Un moratoire exigé sur cette dette – avec gel des intérêts- est urgent. Le gouvernement provisoire prévoit d’affecter, dès le mois d’avril, 410 millions d’euros sur les 577 millions d’euros destinés cette année à son remboursement (l’équivalent de six fois le budget de la santé!).

Mohammed Ellouze, avocat et membre fondateur de l’association tunisienne contre la torture, a fait un état des lieux des avoirs illicites du clan Ben Ali, qui ont évolué au même rythme que la dette, avec la complicité des pays européens. M. Ellouze a conclu qu’il n’est pas compliqué pour les Etats européens de détecter la corruption et les biens mals acquis, dès lors qu’ils ont la volonté politique de le faire.

En direct depuis Tunis (en conférence téléphonique), Kamel Jendoubi, Président du Réseau euro-méditerranéen des droits de l’homme (REMDH), a rappelé que « le régime de Ben Ali n’a pas disparu, il a été touché à la tête, il est assommé, mais n’a pas disparu ».

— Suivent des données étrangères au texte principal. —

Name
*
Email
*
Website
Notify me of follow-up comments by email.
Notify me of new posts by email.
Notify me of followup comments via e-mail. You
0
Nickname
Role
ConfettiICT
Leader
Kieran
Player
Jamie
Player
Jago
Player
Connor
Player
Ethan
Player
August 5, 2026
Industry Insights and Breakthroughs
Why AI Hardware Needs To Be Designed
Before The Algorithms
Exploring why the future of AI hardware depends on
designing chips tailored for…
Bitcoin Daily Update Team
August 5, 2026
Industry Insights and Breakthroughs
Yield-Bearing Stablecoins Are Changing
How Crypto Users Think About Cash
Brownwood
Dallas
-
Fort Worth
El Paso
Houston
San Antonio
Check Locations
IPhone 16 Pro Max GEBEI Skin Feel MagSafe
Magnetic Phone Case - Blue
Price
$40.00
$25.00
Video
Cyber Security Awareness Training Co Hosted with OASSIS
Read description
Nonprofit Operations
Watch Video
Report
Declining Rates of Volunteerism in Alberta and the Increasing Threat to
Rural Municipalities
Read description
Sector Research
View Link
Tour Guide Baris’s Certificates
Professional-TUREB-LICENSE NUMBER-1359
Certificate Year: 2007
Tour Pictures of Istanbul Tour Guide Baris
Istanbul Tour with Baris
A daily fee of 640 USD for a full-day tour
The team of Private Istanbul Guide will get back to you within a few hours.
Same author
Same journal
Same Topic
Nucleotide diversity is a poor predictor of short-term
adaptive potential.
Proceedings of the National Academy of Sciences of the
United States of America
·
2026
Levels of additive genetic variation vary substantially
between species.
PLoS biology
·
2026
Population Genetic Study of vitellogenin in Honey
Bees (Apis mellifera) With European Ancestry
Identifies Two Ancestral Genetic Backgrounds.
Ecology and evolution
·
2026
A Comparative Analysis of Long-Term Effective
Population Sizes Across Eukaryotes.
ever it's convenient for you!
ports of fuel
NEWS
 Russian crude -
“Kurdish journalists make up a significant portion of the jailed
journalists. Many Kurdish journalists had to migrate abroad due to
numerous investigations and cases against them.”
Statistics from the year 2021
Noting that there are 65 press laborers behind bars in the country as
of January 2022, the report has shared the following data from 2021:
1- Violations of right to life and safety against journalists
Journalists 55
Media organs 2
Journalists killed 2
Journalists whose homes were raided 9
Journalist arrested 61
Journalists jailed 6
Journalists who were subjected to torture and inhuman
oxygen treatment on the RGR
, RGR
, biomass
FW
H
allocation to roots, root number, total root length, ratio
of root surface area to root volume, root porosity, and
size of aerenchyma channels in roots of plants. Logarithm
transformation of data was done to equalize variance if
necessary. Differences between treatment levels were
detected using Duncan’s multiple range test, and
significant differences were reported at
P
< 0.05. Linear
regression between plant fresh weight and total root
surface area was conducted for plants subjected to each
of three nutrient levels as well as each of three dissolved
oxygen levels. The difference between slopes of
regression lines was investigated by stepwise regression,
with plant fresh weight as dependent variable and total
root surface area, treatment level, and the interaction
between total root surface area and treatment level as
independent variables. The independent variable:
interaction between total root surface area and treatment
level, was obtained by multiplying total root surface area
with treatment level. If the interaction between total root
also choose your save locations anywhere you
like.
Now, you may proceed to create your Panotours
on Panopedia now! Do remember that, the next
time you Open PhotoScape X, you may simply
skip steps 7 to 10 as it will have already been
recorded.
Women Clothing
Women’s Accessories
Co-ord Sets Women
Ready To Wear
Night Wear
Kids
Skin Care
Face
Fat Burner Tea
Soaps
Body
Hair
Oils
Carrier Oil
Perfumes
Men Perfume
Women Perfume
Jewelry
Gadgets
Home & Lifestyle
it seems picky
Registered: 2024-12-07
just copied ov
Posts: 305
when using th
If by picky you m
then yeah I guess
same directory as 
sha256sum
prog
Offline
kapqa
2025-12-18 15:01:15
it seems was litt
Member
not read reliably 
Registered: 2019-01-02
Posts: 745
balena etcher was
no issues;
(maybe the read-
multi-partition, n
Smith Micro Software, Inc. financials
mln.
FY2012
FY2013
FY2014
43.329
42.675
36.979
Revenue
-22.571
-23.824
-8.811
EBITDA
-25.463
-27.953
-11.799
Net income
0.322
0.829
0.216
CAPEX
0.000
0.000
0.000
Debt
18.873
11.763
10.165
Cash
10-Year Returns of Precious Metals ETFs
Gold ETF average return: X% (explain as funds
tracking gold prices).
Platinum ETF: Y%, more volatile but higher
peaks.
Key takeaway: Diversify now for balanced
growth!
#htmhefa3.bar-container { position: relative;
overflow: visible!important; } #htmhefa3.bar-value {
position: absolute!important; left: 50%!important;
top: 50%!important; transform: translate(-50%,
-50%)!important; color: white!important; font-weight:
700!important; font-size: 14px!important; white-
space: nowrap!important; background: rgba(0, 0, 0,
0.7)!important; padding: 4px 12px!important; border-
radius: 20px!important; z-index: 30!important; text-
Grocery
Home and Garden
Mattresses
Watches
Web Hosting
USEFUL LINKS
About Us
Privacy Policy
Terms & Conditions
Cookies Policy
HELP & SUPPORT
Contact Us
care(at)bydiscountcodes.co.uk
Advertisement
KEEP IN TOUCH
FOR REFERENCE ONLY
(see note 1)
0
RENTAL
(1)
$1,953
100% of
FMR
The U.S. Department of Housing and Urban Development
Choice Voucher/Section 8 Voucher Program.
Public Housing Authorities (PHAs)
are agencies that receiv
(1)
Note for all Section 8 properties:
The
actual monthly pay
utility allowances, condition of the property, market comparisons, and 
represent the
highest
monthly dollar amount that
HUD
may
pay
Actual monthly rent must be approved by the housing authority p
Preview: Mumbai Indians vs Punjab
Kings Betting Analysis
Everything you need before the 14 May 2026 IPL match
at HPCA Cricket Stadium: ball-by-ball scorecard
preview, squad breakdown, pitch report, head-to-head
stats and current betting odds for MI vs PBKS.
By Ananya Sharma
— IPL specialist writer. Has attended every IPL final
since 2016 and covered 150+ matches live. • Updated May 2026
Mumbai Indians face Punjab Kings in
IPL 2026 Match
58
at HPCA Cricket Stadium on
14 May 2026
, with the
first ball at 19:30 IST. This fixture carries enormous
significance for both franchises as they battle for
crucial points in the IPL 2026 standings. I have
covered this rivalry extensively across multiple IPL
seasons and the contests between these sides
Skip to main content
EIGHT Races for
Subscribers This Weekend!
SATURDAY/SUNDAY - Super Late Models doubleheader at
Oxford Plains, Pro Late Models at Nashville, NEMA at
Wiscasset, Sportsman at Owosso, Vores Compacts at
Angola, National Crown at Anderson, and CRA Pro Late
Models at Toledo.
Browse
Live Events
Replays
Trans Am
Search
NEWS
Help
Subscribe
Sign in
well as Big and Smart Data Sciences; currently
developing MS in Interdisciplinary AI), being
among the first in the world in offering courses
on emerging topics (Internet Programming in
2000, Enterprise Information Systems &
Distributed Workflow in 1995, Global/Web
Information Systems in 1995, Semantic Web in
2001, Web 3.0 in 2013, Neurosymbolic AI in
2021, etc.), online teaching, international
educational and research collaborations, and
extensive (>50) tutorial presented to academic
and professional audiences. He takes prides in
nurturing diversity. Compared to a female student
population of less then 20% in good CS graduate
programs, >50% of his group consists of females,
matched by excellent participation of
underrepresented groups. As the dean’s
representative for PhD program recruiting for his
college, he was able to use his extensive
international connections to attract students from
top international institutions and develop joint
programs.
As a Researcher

Enfin, Éric Toussaint (président du CADTM Belgique) a fait la synthèse des différentes interventions en soulignant que le peuple tunisien est parfaitement en mesure de prendre les décisions clé quant à son avenir mais que le Nord doit cesser d’entraver le développement des populations, en mettant fin à l’évasion des capitaux, au pillage des ressources par les multinationales et les institutions financières internationales, etc. Il a en outre souligné que le régime dictatorial tunisien a été renversé par un mouvement populaire profond et que la dette contractée sous la dictature de Ben Ali revêt la qualification juridique de « dette odieuse »: il s’agit d’une dette personnelle du régime, dont les créanciers ne peuvent exiger le remboursement, sinon auprès du régime de Ben Ali.

Eric Toussaint rappelle qu’il y a de nombreux précédents d’annulation/répudation de dettes dans l’Histoire. Il cite l’exemple de la Norvège qui, sous la pression des mouvements sociaux, a annulé unilatéralement et sans conditions des dettes de cinq pays – Équateur, Égypte, Jamaïque, Pérou et Sierra Leone -, reconnaissant sa part de responsabilité dans leur endettement illégitime.